I’m not sure why, but people seem to want to come up and talk to me when I’m wearing my red rubber boots. With or without the dog. Any time of day. Downtown or in the woods or at a store or anywhere in between.
It may be simply the color of my boots that draws people to me when I wear them. They are a bright, true red. Like Superman’s boots. Or Dorothy’s ruby slippers (without the sparkle and glam). There are wonderful associations to be made with either — like saving the world, or returning to the safety of home. Iconic fashion designer Bill Blass even believed that “red is the ultimate cure for sadness.”
Then again, it may be the clunky thick rubber design of my boots that makes people want to stop and talk, to share a hug or pet the dog, and walk along beside us for a bit. The boots are rather ageless looking, as if they were molded around memories, hefty and bold and just a tad too big. Very Christopher Robin. With glimpses of childhood clumping out loud with every step, stepping into every puddle, smacking over sidewalks, squishing down dirt roads.
Yet more than either their color or style, I have begun to suspect there may be a deeper, less obvious attraction about my red rubber boots. I suspect it may be the implied invitation to “play” that seems to be inherent with them.
We all need to keep connected with our ability to play, I think.

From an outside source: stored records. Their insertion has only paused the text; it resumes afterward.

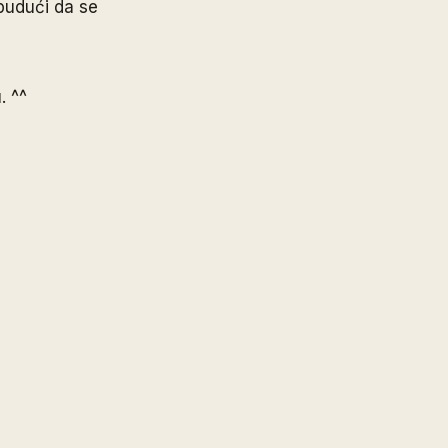
 budući da se
. ^^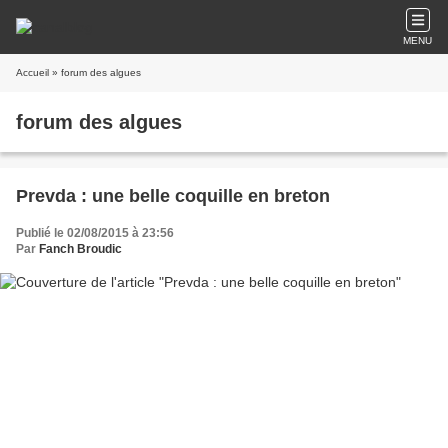
MENU
Accueil
» forum des algues
forum des algues
Prevda : une belle coquille en breton
Publié le 02/08/2015 à 23:56
Par
Fanch Broudic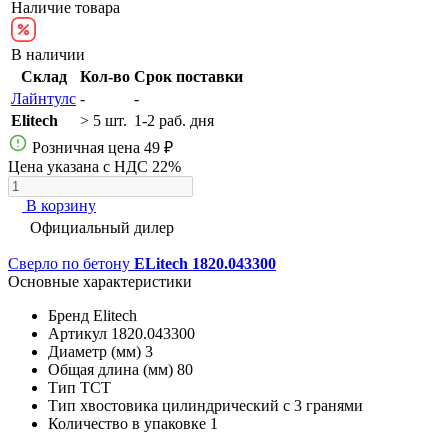
Наличие товара
В наличии
Склад
Кол-во
Срок поставки
Лайнтулс
-
-
Elitech
> 5 шт.
1-2 раб. дня
Розничная цена
49 ₽
Цена указана с НДС 22%
В корзину
Официальный дилер
Сверло по бетону
ELitech 1820.043300
Основные характеристики
Бренд
Elitech
Артикул
1820.043300
Диаметр (мм)
3
Общая длина (мм)
80
Тип
ТСТ
Тип хвостовика
цилиндрический с 3 гранями
Количество в упаковке
1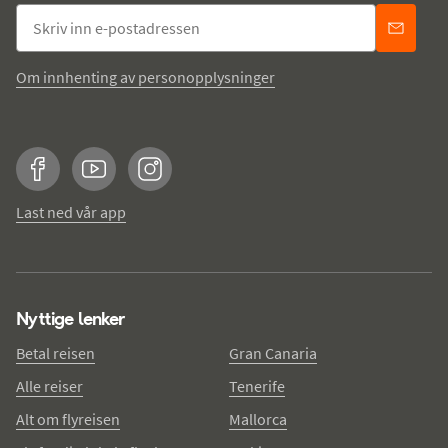
Om innhenting av personopplysninger
Facebook
YouTube
Instagram
Last ned vår app
Nyttige lenker
Betal reisen
Gran Canaria
Alle reiser
Tenerife
Alt om flyreisen
Mallorca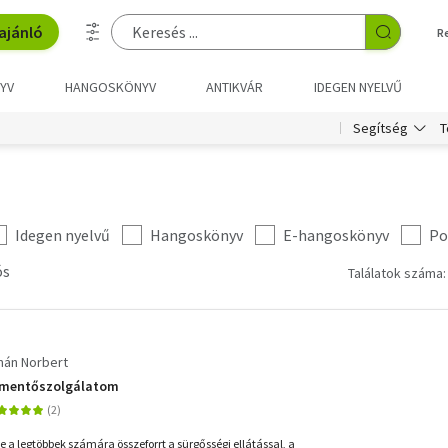
ajánló
R
YV
HANGOSKÖNYV
ANTIKVÁR
IDEGEN NYELVŰ
T
Segítség
Idegen nyelvű
Hangoskönyv
E-hangoskönyv
Po
ós
Találatok száma:
mán Norbert
n mentőszolgálatom
 a legtöbbek számára összeforrt a sürgősségi ellátással, a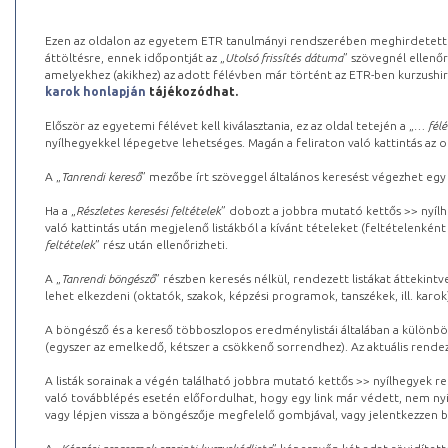
Ezen az oldalon az egyetem ETR tanulmányi rendszerében meghirdetett k
áttöltésre, ennek időpontját az „
Utolsó frissítés dátuma
” szövegnél ellenőr
amelyekhez (akikhez) az adott félévben már történt az ETR-ben kurzushi
karok honlapján
tájékozódhat.
Először az egyetemi félévet kell kiválasztania, ez az oldal tetején a „
… félé
nyílhegyekkel lépegetve lehetséges. Magán a feliraton való kattintás az old
A „
Tanrendi kereső
” mezőbe írt szöveggel általános keresést végezhet egy
Ha a „
Részletes keresési feltételek
” dobozt a jobbra mutató kettős >> nyílh
való kattintás után megjelenő listákból a kívánt tételeket (feltételenként
feltételek
” rész után ellenőrizheti.
A „
Tanrendi böngésző
” részben keresés nélkül, rendezett listákat áttekin
lehet elkezdeni (oktatók, szakok, képzési programok, tanszékek, ill. karok
A böngésző és a kereső többoszlopos eredménylistái általában a különböz
(egyszer az emelkedő, kétszer a csökkenő sorrendhez). Az aktuális rendez
A listák sorainak a végén található jobbra mutató kettős >> nyílhegyek r
való továbblépés esetén előfordulhat, hogy egy link már védett, nem nyi
vagy lépjen vissza a böngészője megfelelő gombjával, vagy jelentkezzen be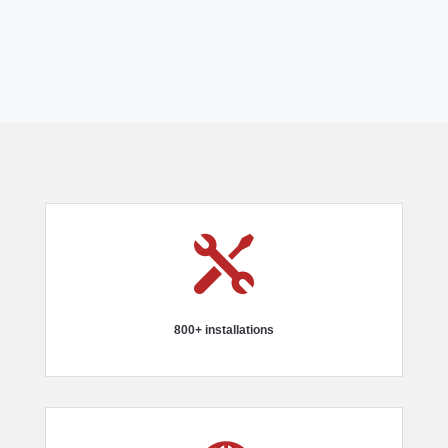

800+ installations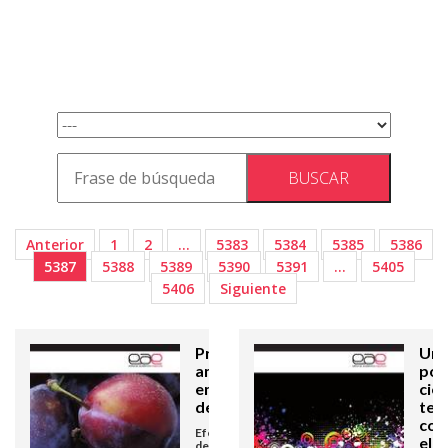
Anterior
1
2
…
5383
5384
5385
5386
5387
5388
5389
5390
5391
…
5405
5406
Siguiente
Propiedades
Un
antioxidantes
polí
en ciruelas
cien
desecadas
tec
con
Efecto del
el 
deshidratado en la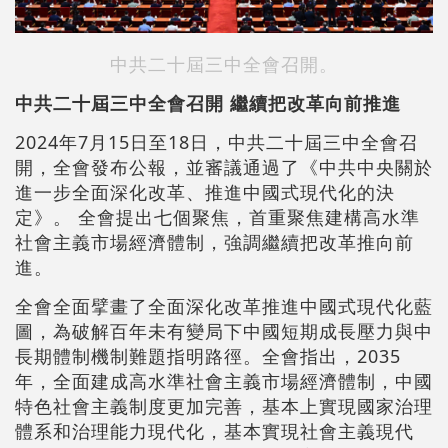
中共二十屆三中全會召開。
中共二十屆三中全會召開 繼續把改革向前推進
2024年7月15日至18日，中共二十屆三中全會召
開，全會發布公報，並審議通過了《中共中央關於
進一步全面深化改革、推進中國式現代化的決
定》。 全會提出七個聚焦，首重聚焦建構高水準
社會主義市場經濟體制，強調繼續把改革推向前
進。
全會全面擘畫了全面深化改革推進中國式現代化藍
圖，為破解百年未有變局下中國短期成長壓力與中
長期體制機制難題指明路徑。全會指出，2035
年，全面建成高水準社會主義市場經濟體制，中國
特色社會主義制度更加完善，基本上實現國家治理
體系和治理能力現代化，基本實現社會主義現代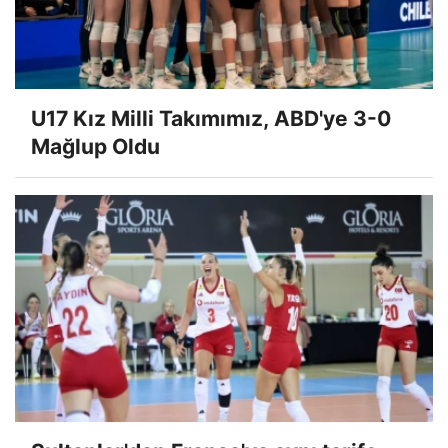
U17 Kız Milli Takımımız, ABD'ye 3-0
Mağlup Oldu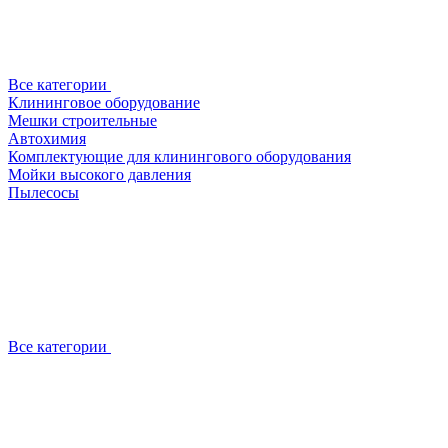
Все категории
Клининговое оборудование
Мешки строительные
Автохимия
Комплектующие для клинингового оборудования
Мойки высокого давления
Пылесосы
Все категории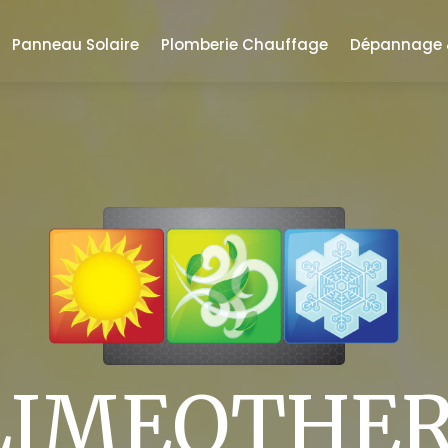
Panneau Solaire
Plomberie Chauffage
Dépannage &
LIMEOTHE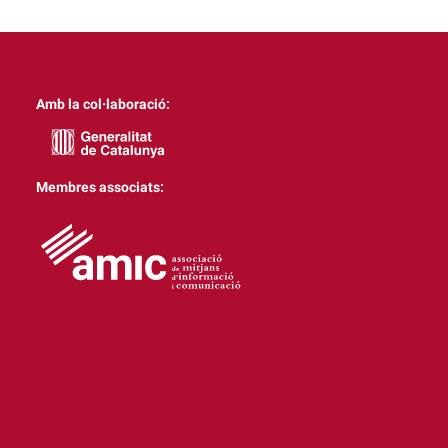
Amb la col·laboració:
Membres associats: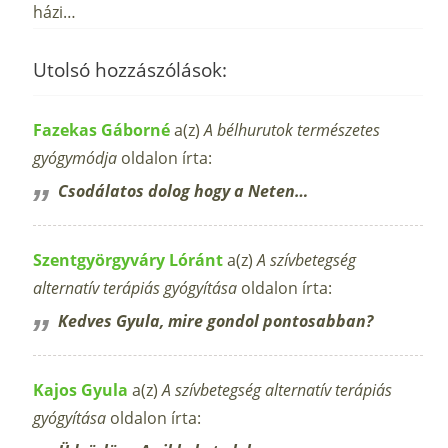
házi…
Utolsó hozzászólások:
Fazekas Gáborné
a(z)
A bélhurutok természetes
gyógymódja
oldalon írta:
Csodálatos dolog hogy a Neten…
Szentgyörgyváry Lóránt
a(z)
A szívbetegség
alternatív terápiás gyógyítása
oldalon írta:
Kedves Gyula, mire gondol pontosabban?
Kajos Gyula
a(z)
A szívbetegség alternatív terápiás
gyógyítása
oldalon írta: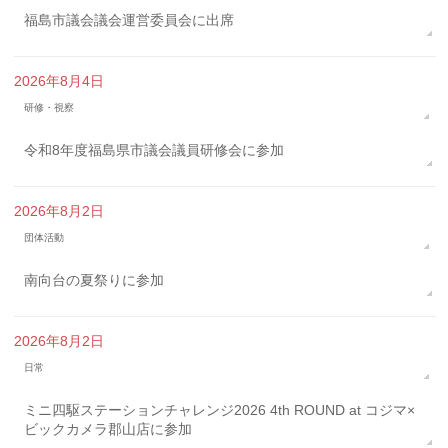
福島市議会議会運営委員会に出席
2026年8月4日
研修・視察
令和8年度福島県市議会議員研修会に参加
2026年8月2日
団体活動
南向台の夏祭りに参加
2026年8月2日
日常
ミニ四駆ステーションチャレンジ2026 4th ROUND at コジマ×
ビックカメラ郡山店に参加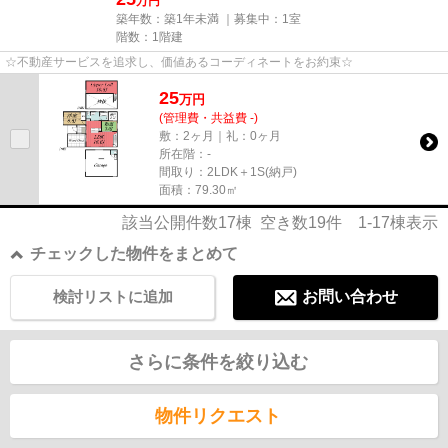
万円
築年数：築1年未満 ｜募集中：
1室
階数：1階建
☆不動産サービスを追求し、価値あるコーディネートをお約束☆
25
万
円
(管理費・共益費 -)
敷：2ヶ月｜礼：0ヶ月
所在階：-
間取り：2LDK＋1S(納戸)
面積：79.30㎡
該当公開件数
17
棟 空き数
19
件
1-17
棟表示
チェックした物件をまとめて
検討リストに追加
お問い合わせ
さらに条件を絞り込む
物件リクエスト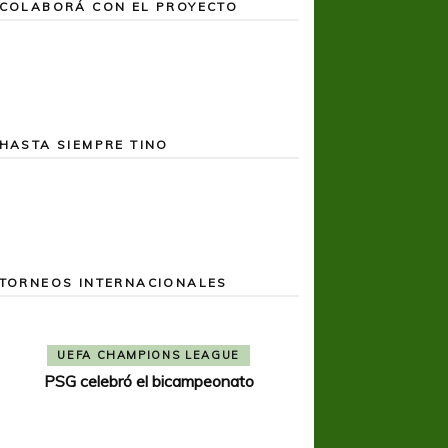
COLABORÁ CON EL PROYECTO
HASTA SIEMPRE TINO
TORNEOS INTERNACIONALES
COPA SUDAMER
Noche inolvida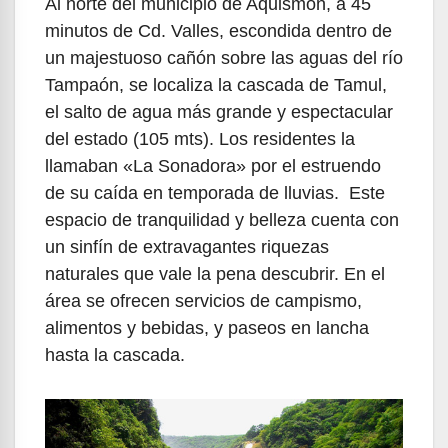
Al norte del municipio de Aquismón, a 45
minutos de Cd. Valles, escondida dentro de
un majestuoso cañón sobre las aguas del río
Tampaón, se localiza la cascada de Tamul,
el salto de agua más grande y espectacular
del estado (105 mts). Los residentes la
llamaban «La Sonadora» por el estruendo
de su caída en temporada de lluvias. Este
espacio de tranquilidad y belleza cuenta con
un sinfín de extravagantes riquezas
naturales que vale la pena descubrir. En el
área se ofrecen servicios de campismo,
alimentos y bebidas, y paseos en lancha
hasta la cascada.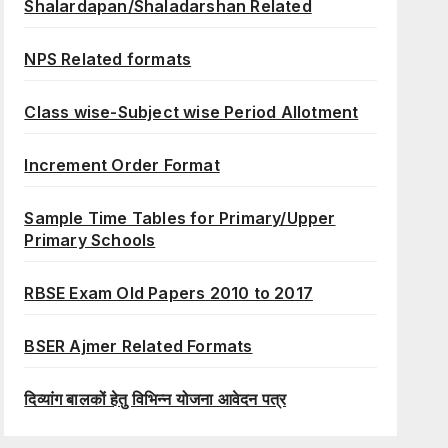
Shalardapan/Shaladarshan Related
NPS Related formats
Class wise-Subject wise Period Allotment
Increment Order Format
Sample Time Tables for Primary/Upper
Primary Schools
RBSE Exam Old Papers 2010 to 2017
BSER Ajmer Related Formats
दिव्यांग बालकों हेतु विभिन्न योजना आवेदन पत्र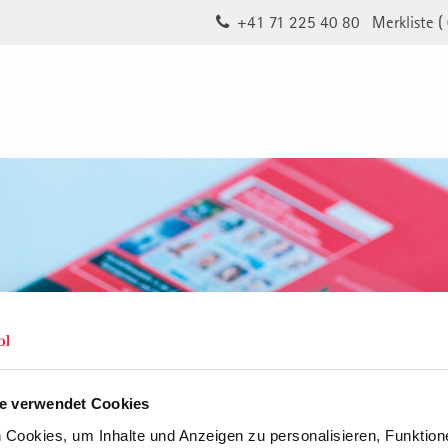
+41 71 225 40 80
Merkliste (
e verwendet Cookies
Cookies, um Inhalte und Anzeigen zu personalisieren, Funktione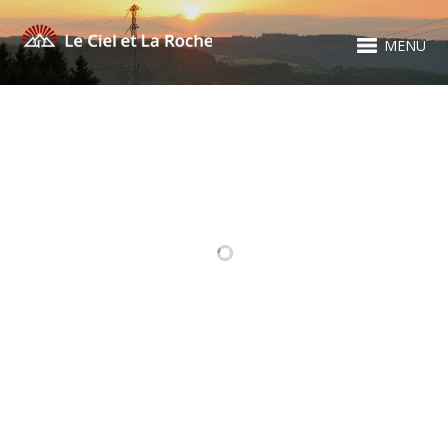
MENU
RELATED PROJECTS
PLOPSA COO
BRASSERIE
FANTÔME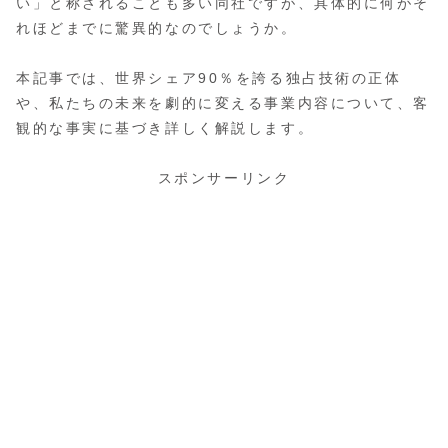
い」と称されることも多い同社ですが、具体的に何がそ
れほどまでに驚異的なのでしょうか。
本記事では、世界シェア90％を誇る独占技術の正体
や、私たちの未来を劇的に変える事業内容について、客
観的な事実に基づき詳しく解説します。
スポンサーリンク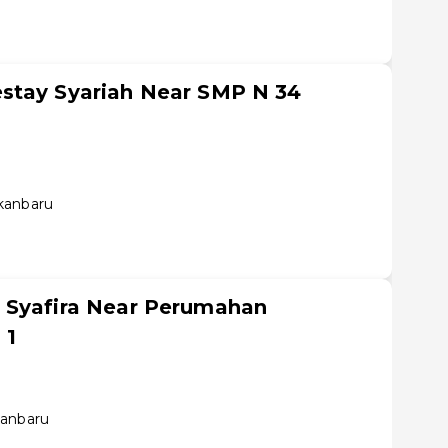
stay Syariah Near SMP N 34
kanbaru
 Syafira Near Perumahan
 1
kanbaru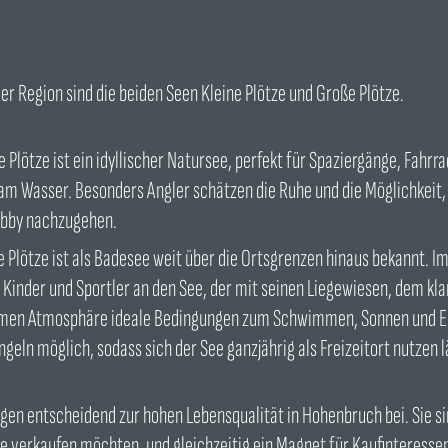
der Region sind die beiden Seen Kleine Plötze und Große Plötze.
e Plötze ist ein idyllischer Natursee, perfekt für Spaziergänge, Fahrra
am Wasser. Besonders Angler schätzen die Ruhe und die Möglichkeit,
bby nachzugehen.
e Plötze ist als Badesee weit über die Ortsgrenzen hinaus bekannt. 
 Kinder und Sportler an den See, der mit seinen Liegewiesen, dem kl
en Atmosphäre ideale Bedingungen zum Schwimmen, Sonnen und Erh
Angeln möglich, sodass sich der See ganzjährig als Freizeitort nutzen l
gen entscheidend zur hohen Lebensqualität in Hohenbruch bei. Sie s
lie verkaufen möchten, und gleichzeitig ein Magnet für Kaufinteresse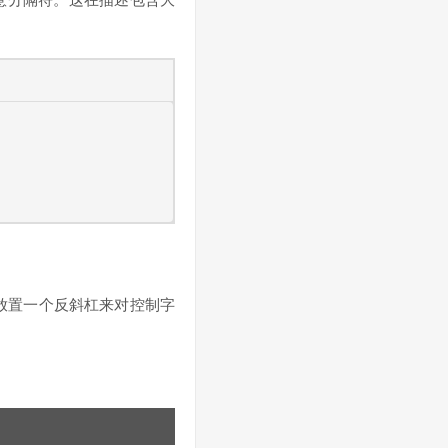
任意分隔符。这在描述包含大
放置一个反斜杠来对控制字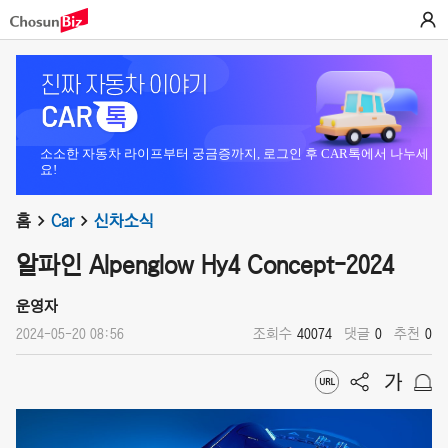
소소한 자동차 라이프부터 궁금증까지, 로그인 후 CAR톡에서 나누세
요!
홈
Car
신차소식
알파인 Alpenglow Hy4 Concept-2024
운영자
2024-05-20 08:56
조회수
40074
댓글
0
추천
0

Even when it has been neatly packed up and tucked away behind our hearts and in the corners of our being for a very long time — yet never completely out of reach. We can still touch it and hold it near, in flashes of thought and remembrance, often without our permission, but always with a smile. Writer Joseph Brodsky captured such an image as this: “I remember myself, age five, sitting on a porch overlooking a very muddy road. The day was rainy. I was wearing rubber boots, yellow — no, not yellow, green — and for all I know, I’m still there.” And for all we know, we are all still there.
This sense and memory of play intertwines our past with our present, and seems to be what calls us to engage with all sorts of games and hobbies and sports. It compels us to throw a ball and skip a rock. To toss a frisbee for the dog or dangle a string for the cat. It coaxes us to swing on a tree branch or walk along the top of a fallen log in the woods. It’s that invisible yet undeniable connection to being a child — when the opportunity to play woke up with us every morning and made us laugh in our sleep at night. When the world was meant to be discovered, adventurous, thrilled over and shared.
I remember learning a long time ago about the ancient Hindu version of creation, and how it speaks not of the “work of God,” but of the “play of God.” And that the whole existence of the universe is meant for play, for sport, to be experienced like a dance.
And now there is a relatively recent virtual reality circulating throughout the cyber world that is known only as “Oaqui.” Whether Oaqui is a person or persons, young or old, male or female, or simply a concept, no one is telling. But it is all about fun — “deep fun.” And one Oaqui message to which I am particularly intrigued is this: “When fun gets deep enough, it can heal the world.”
Perhaps authentic play and fun can, in the end, solve and resolve any number of problems; perhaps it can answer hard questions and piece together puzzles, fix and invent, cure and care for the universe and each of us who lives here and those of us yet to come.
I suspect the world could at least be a better place if we all just played together more — with our child hearts — without goals or sides or keeping score, but with abandon and humor, with imagination and inclusiveness, taking turns and holding hands.
Perhaps play is hope wearing its red rubber boots.